I am struggling with a proof, and I am wondering if anyone can help or point me to the right direction. Suppose that we have two variables, $X$ and $Y$, and they follow a multivariate normal distribution with covariance matrix $Q$. Now, suppose that we have two more variables, $Z_1$ and $Z_2$ that follow a normal distribution with covariance $\Omega$, whose elements are,
$\Omega_{11} = exp(X)$,
$\Omega_{22} = exp(Y)$,
$\Omega_{21} = \Omega_{12}=\exp (X/2)\exp(Y/2)$,
And the question is, what is the expectation of $\Omega$?
For $\Omega_{11}$ and $\Omega_{22}$ it is clear that the expectation is $\exp(0.5Q_{11})$ and $\exp(0.5Q_{22})$ using the properties of log normal variables, but I am not sure how to compute it for the covariance term.
Thanks!
Best Answer
If $Z_1$ and $Z_2$ are random variables with covariance matrix $$\Omega = \left[\begin{matrix}\exp(x)&\exp((x+y)/2)\\\exp((x+y)/2) & \exp(y)\end{matrix}\right]\tag{1}$$ then $Z_1$ and $Z_2$ are perfectly posiitively correlated random variables: their (Pearson) correlation coefficient is $1$ and $$\frac{Z_2-\mu_2}{\exp(y/2)} = \frac{Z_1-\mu_1}{\exp(x/2)}.\tag{2}$$ This holds regardless of the specific distributions of $Z_1$ and $Z_2$ as long as the said distributions have the given means and variances. In particular, it is not necessary to assume that $Z_1$ and $Z_2$ are normal random variables, but doing so is fine.

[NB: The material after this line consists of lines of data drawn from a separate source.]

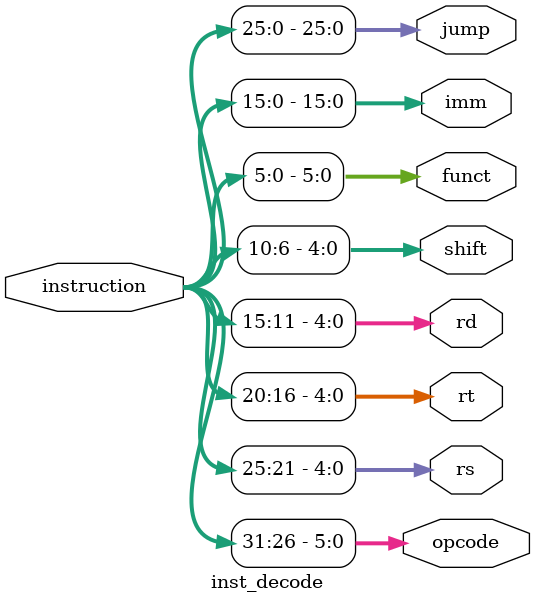
<source format=sv>
module inst_decode (
  input [31:0] instruction,
  output [5:0] opcode,
  output [4:0] rs,
  output [4:0] rt,
  output [4:0] rd,
  output [4:0] shift,
  output [5:0] funct,
  output [15:0] imm,
  output [25:0] jump
);
  // General
  assign opcode = instruction[31:26];
  assign rs = instruction[25:21];
  assign rt = instruction[20:16];
  
  // R type
  assign rd = instruction[15:11];
  assign shift = instruction[10:6];
  assign funct = instruction[5:0];
  
  // I Type
  assign imm = instruction[15:0];
  
  // J type
  assign jump = instruction[25:0];

endmodule
</source>
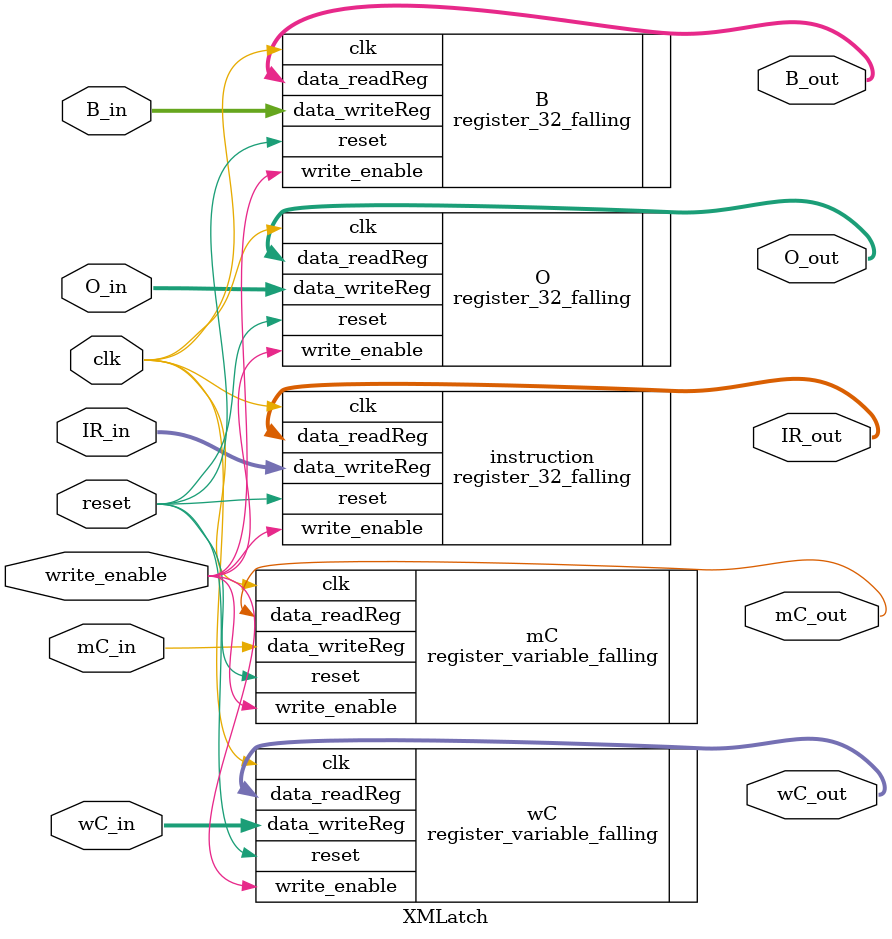
<source format=v>
module XMLatch(IR_in, IR_out, O_in, O_out, B_in, B_out, mC_in, mC_out, wC_in, wC_out, clk, write_enable, reset);
    input clk, write_enable, reset;
    input [31:0] IR_in, O_in, B_in;
    output [31:0] IR_out, O_out, B_out;

    input mC_in;
    input [4:0] wC_in;
    output mC_out;
    output [4:0] wC_out;
    
    register_32_falling instruction(.data_writeReg(IR_in), .data_readReg(IR_out), .clk(clk), .write_enable(write_enable), .reset(reset));
    register_32_falling O(.data_writeReg(O_in), .data_readReg(O_out), .clk(clk), .write_enable(write_enable), .reset(reset));
    register_32_falling B(.data_writeReg(B_in), .data_readReg(B_out), .clk(clk), .write_enable(write_enable), .reset(reset));
    register_variable_falling #(1) mC(.data_writeReg(mC_in), .data_readReg(mC_out), .clk(clk), .write_enable(write_enable), .reset(reset));
    register_variable_falling #(5) wC(.data_writeReg(wC_in), .data_readReg(wC_out), .clk(clk), .write_enable(write_enable), .reset(reset));
endmodule
</source>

If $(x,y)$ is a realization of a pair $(X,Y)$ of random variables, then $\Omega$ in $(1)$ can be thought of as the conditional covariance matrix of $Z_1$ and $Z_2$ given that $(X,Y)$ has value $(x,y)$. Thus, the expected value of $\Omega$ regarded as a function of $(X,Y)$ is $$E[\Omega(X,Y)] = \left[\begin{matrix}E[\exp(X)]&E[\exp((X+Y)/2)]\\E[\exp((X+Y)/2)] & E[\exp(Y)]\end{matrix}\right].\tag{3}$$ The diagonal terms of the right side of $(3)$ are just the moment-generating functions $M_X(t)$ and $M_Y(t)$ of $X$ and $Y$ respectively (evaluated at $1$) while the off-diagonal terms are also easily determined in the special case when $(X,Y)$ enjoy a bivariate normal distribution. Note that $X+Y = W$ is a normal random variable with mean $$E[W] = E[X]+E[Y], \quad \operatorname{var}(W) = \operatorname{var}(X) + \operatorname{var}(Y) + 2\operatorname{cov}(X,Y)\tag{4}$$ and so the off-diagonal terms are $M_W(\frac 12)$ where $W$ is a normal random variable with mean and variance given by $(4)$.
Note that the distributions of $Z_1$ and $Z_2$ are irrelevant to these calculations as long as their covariance matrix is given by $(1)$.